研究人员提出了一种基于 Faster R-CNN 的针对人脸检测器的新攻击方法。

该方法的工作原理是生成小扰动,当将这些扰动添加到输入人脸图像时,会导致预训练的人脸检测器失败。

为了产生对抗性干扰,研究人员提出基于预训练的 Faster R-CNN 人脸检测器来训练生成器。

给定图像,生成器将产生一个小的干扰,可以将其添加到图像中以欺骗面部检测器。

人脸检测器仅在未受干扰的图像上进行离线训练,因此不知道生成器的存在。

随着时间的推移,生成器学会生成扰动,从而有效地愚弄它所训练的面部检测器。

生成对抗性示例非常快速且便宜,甚至比 FGSM 更便宜,因为为输入创建干扰只需要在生成器完全训练后进行前向传递。

两个神经网络互相争斗,形成“隐私”过滤器 研究人员设计了两个神经网络:第一个用于识别面部,第二个用于干扰第一个神经网络识别面部的任务。

这两个神经网络不断地相互竞争并相互学习。

结果是一个类似 Instagram 的“隐私”过滤器,可以应用于照片以保护隐私。

秘密在于他们的算法会改变照片中的特定像素,但人眼几乎察觉不到这些变化。

该项目的主要作者博斯说:“干扰性人工智能算法无法‘攻击’用于检测人脸的神经网络正在寻找的东西。

” “例如,如果检测网络正在寻找眼角,干扰算法就会调整眼角,使眼角处的像素不那么明显。

该算法在照片中产生非常小的干扰,但对于检测器来说,这些干扰足以欺骗系统“算法 1:通过对抗生成器训练,给定人脸检测置信度的对抗成功率。

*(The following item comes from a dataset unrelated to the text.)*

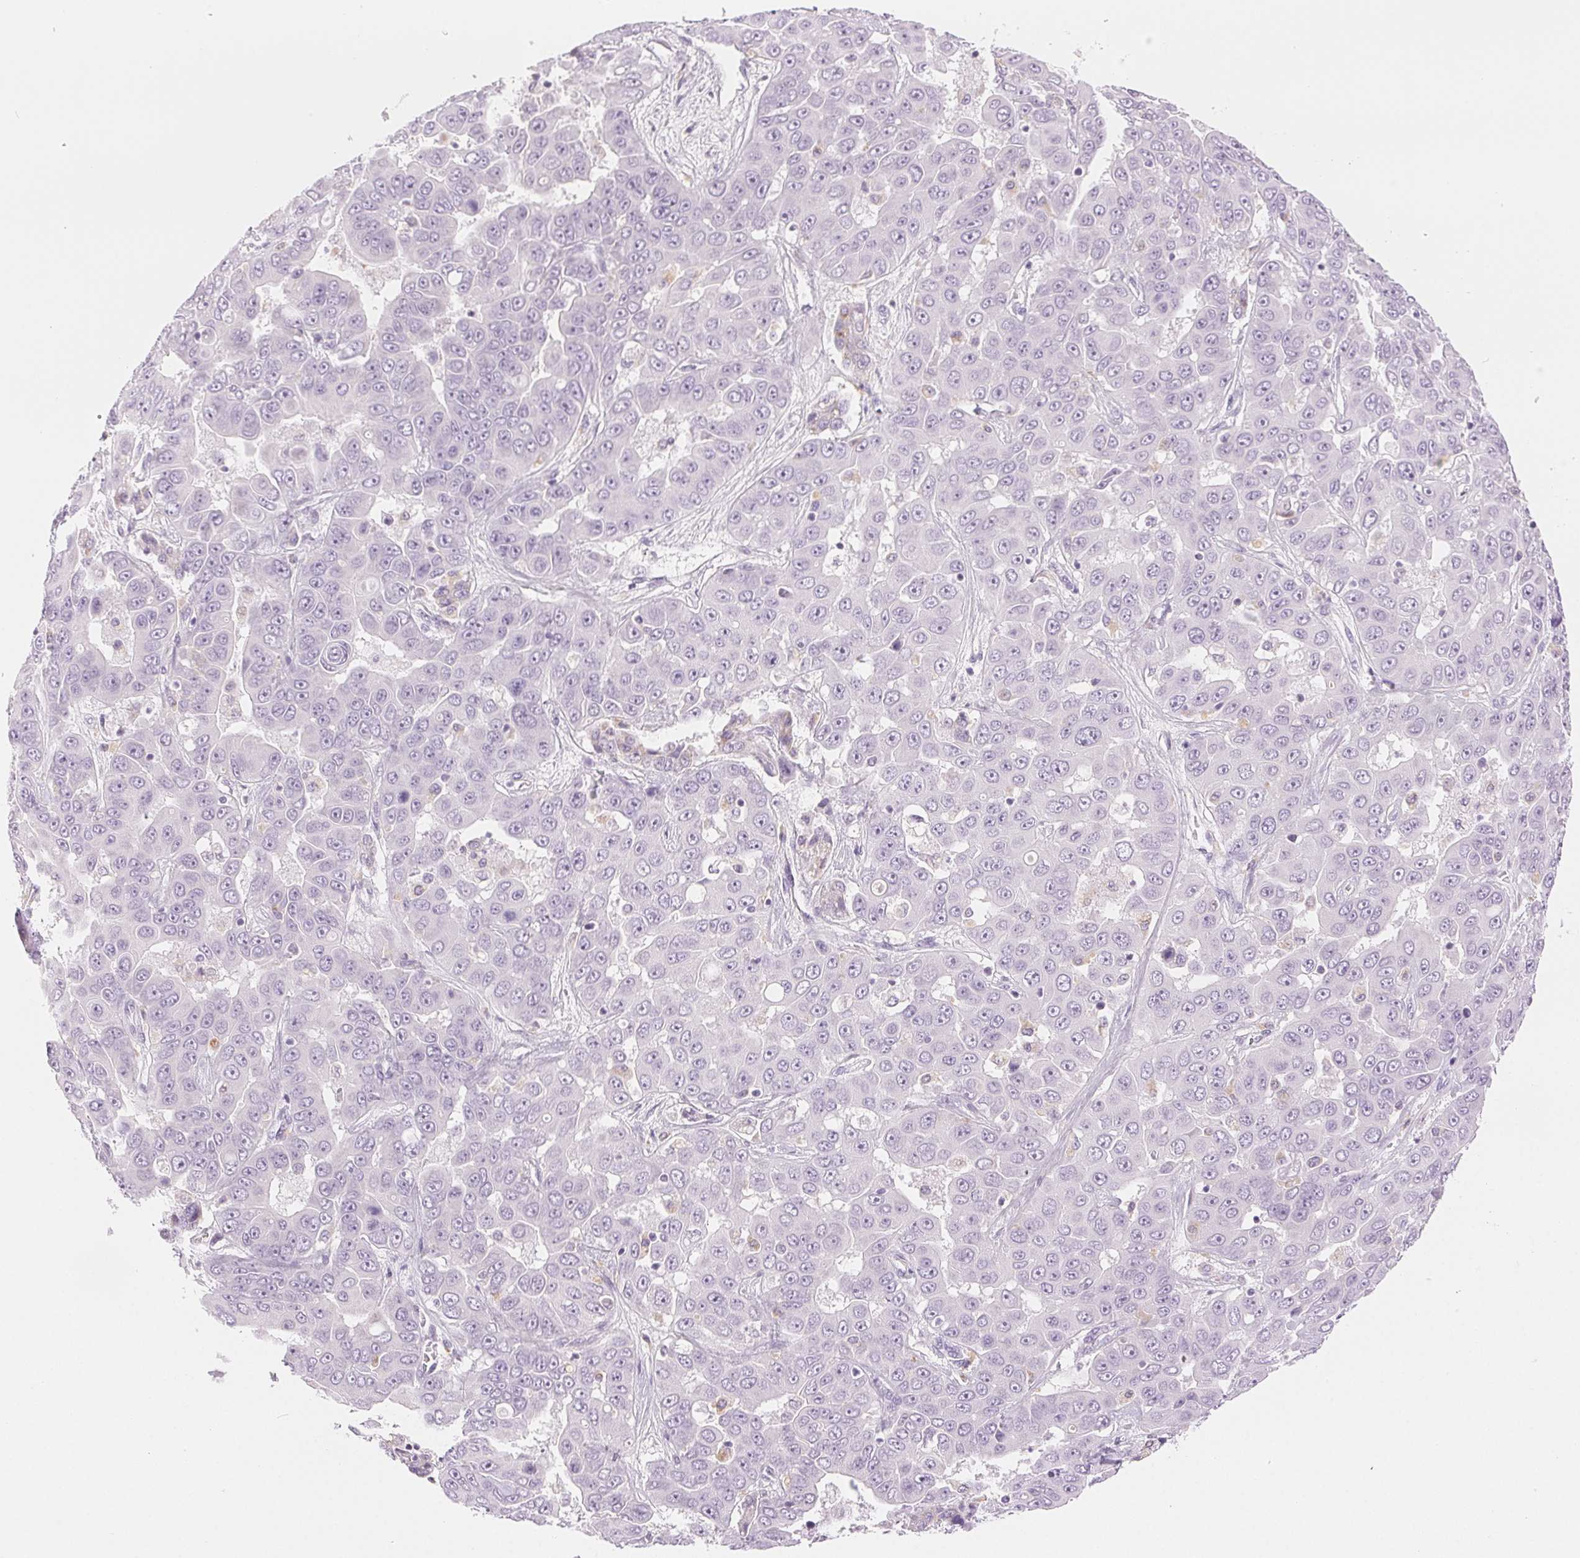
{"staining": {"intensity": "negative", "quantity": "none", "location": "none"}, "tissue": "liver cancer", "cell_type": "Tumor cells", "image_type": "cancer", "snomed": [{"axis": "morphology", "description": "Cholangiocarcinoma"}, {"axis": "topography", "description": "Liver"}], "caption": "A micrograph of cholangiocarcinoma (liver) stained for a protein reveals no brown staining in tumor cells.", "gene": "SLC5A2", "patient": {"sex": "female", "age": 52}}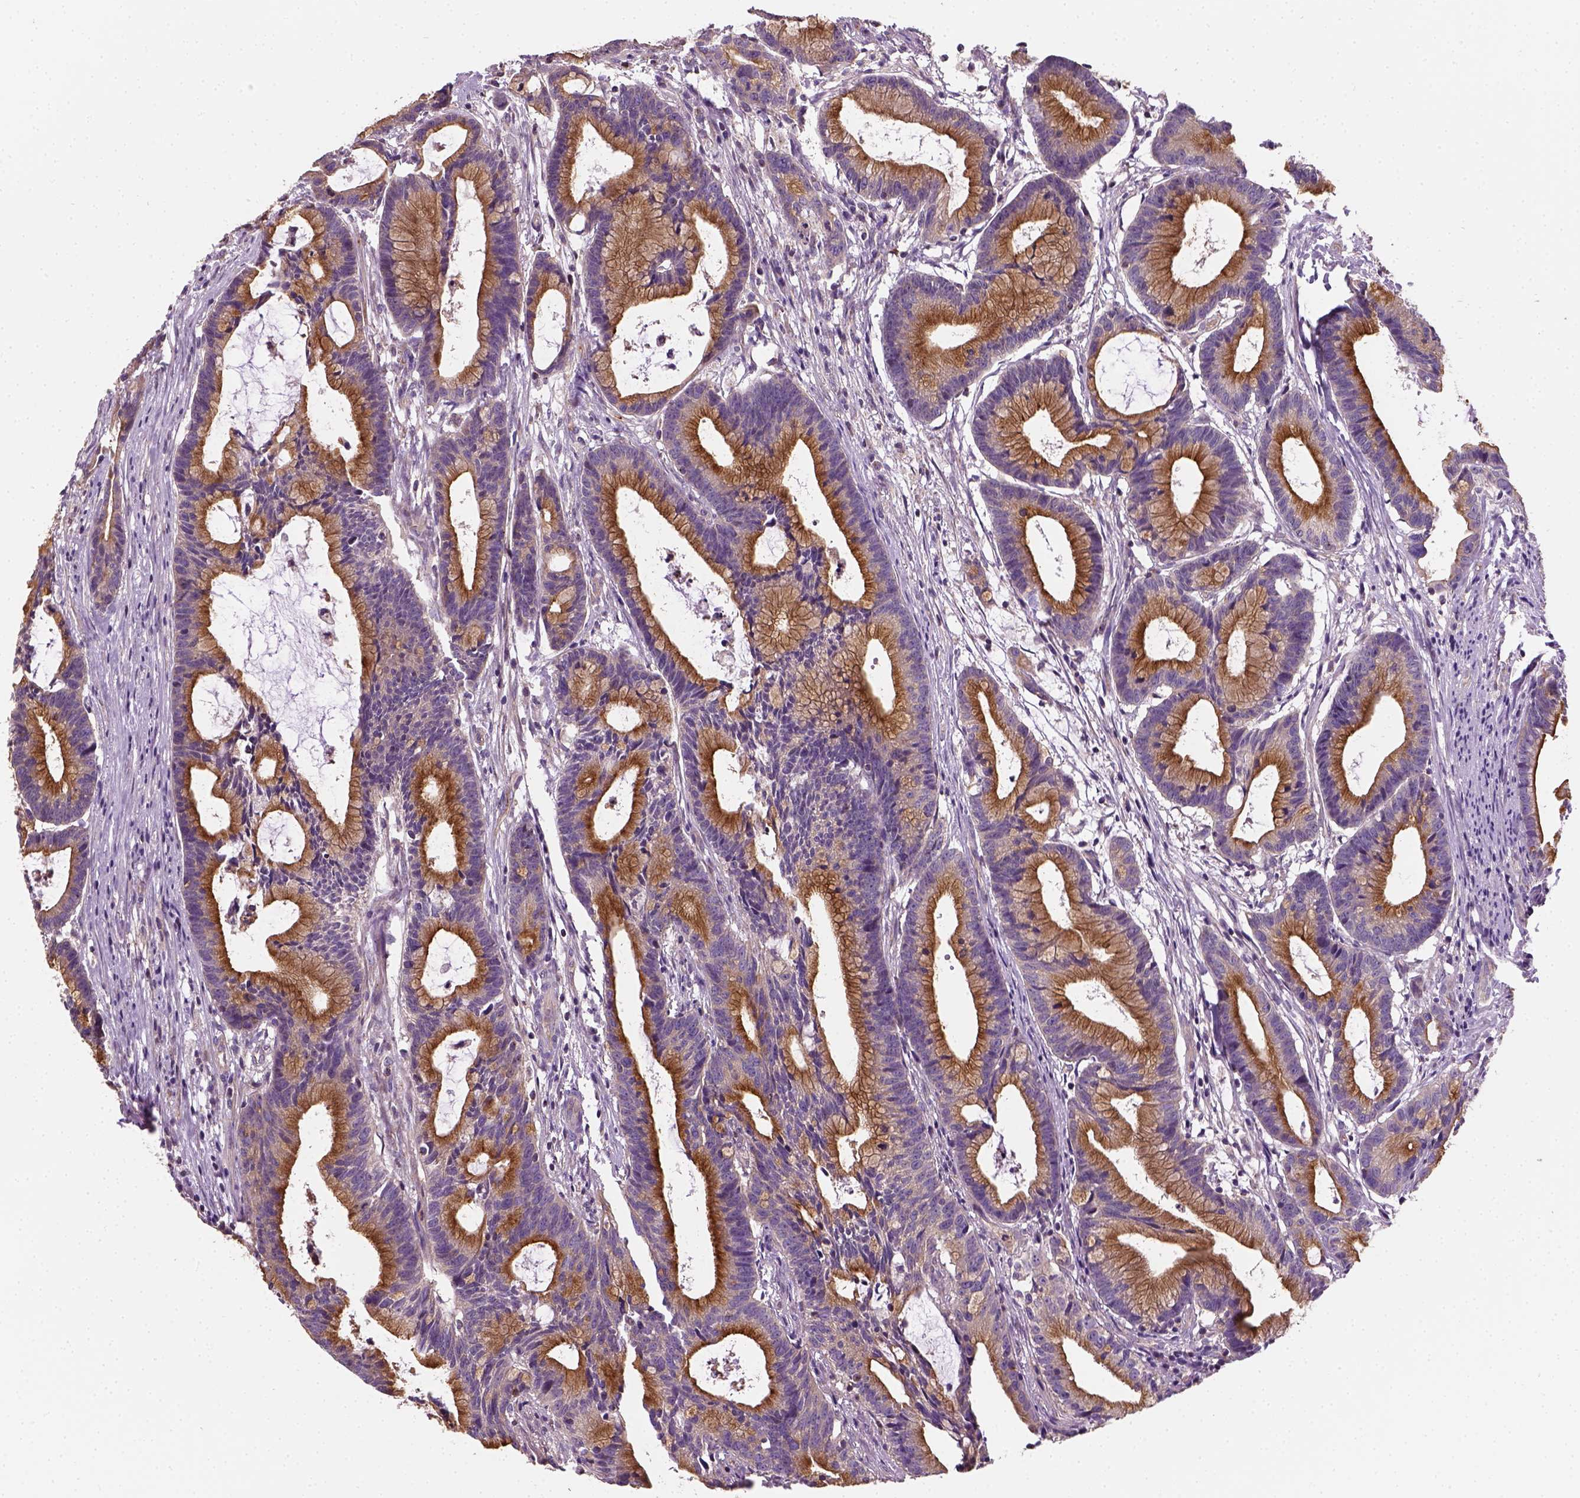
{"staining": {"intensity": "strong", "quantity": "<25%", "location": "cytoplasmic/membranous"}, "tissue": "colorectal cancer", "cell_type": "Tumor cells", "image_type": "cancer", "snomed": [{"axis": "morphology", "description": "Adenocarcinoma, NOS"}, {"axis": "topography", "description": "Colon"}], "caption": "Tumor cells demonstrate strong cytoplasmic/membranous positivity in about <25% of cells in colorectal cancer (adenocarcinoma).", "gene": "CRACR2A", "patient": {"sex": "female", "age": 78}}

α值是边界框区域被分类为人脸之前的置信度阈值,右侧两列表示照片中检测到的人脸数量。

研究人员在 -W 人脸数据集上测试了他们的系统,该数据集包含 10 多张多个种族、不同光照条件和背景环境的人脸照片,是一个行业标准库。

结果表明,他们的系统可以将本来可以检测到的人脸比例从接近 0.5% 减少。

所提出的对抗性攻击的一个要点是,生成器网络 G 创建图像条件扰动来欺骗人脸检测器。

“这里的关键是训练两个神经网络相互对抗——一个用于创建越来越强大的人脸检测系统,另一个用于创建更强大的工具来禁用人脸检测,”博斯说。

该团队的研究成果将在即将召开的会议上展示。

在 IEEE 国际多媒体信号处理研讨会上发表并发表。

将-W数据集的人脸检测与相应的对抗性样本进行比较,这些样本产生了干扰,没有被Faster R-CNN人脸检测器检测到。

检测到的人脸包含在具有相应置信度值的边界框中。

为了可视化,干扰被放大了 10 倍。

除了禁用面部识别之外,新技术还会干扰基于图像的搜索、特征识别、情感和种族确定以及其他可以自动提取面部属性的属性。

接下来,该团队希望通过应用程序或网站提供隐私过滤器。

“十年前,这些算法必须由人类定义,但现在神经网络可以自行学习——除了训练数据之外,你不需要向它们提供任何东西,”阿拉比说。

“最终,他们可以做一些非常惊人的事情,并且拥有巨大的潜力。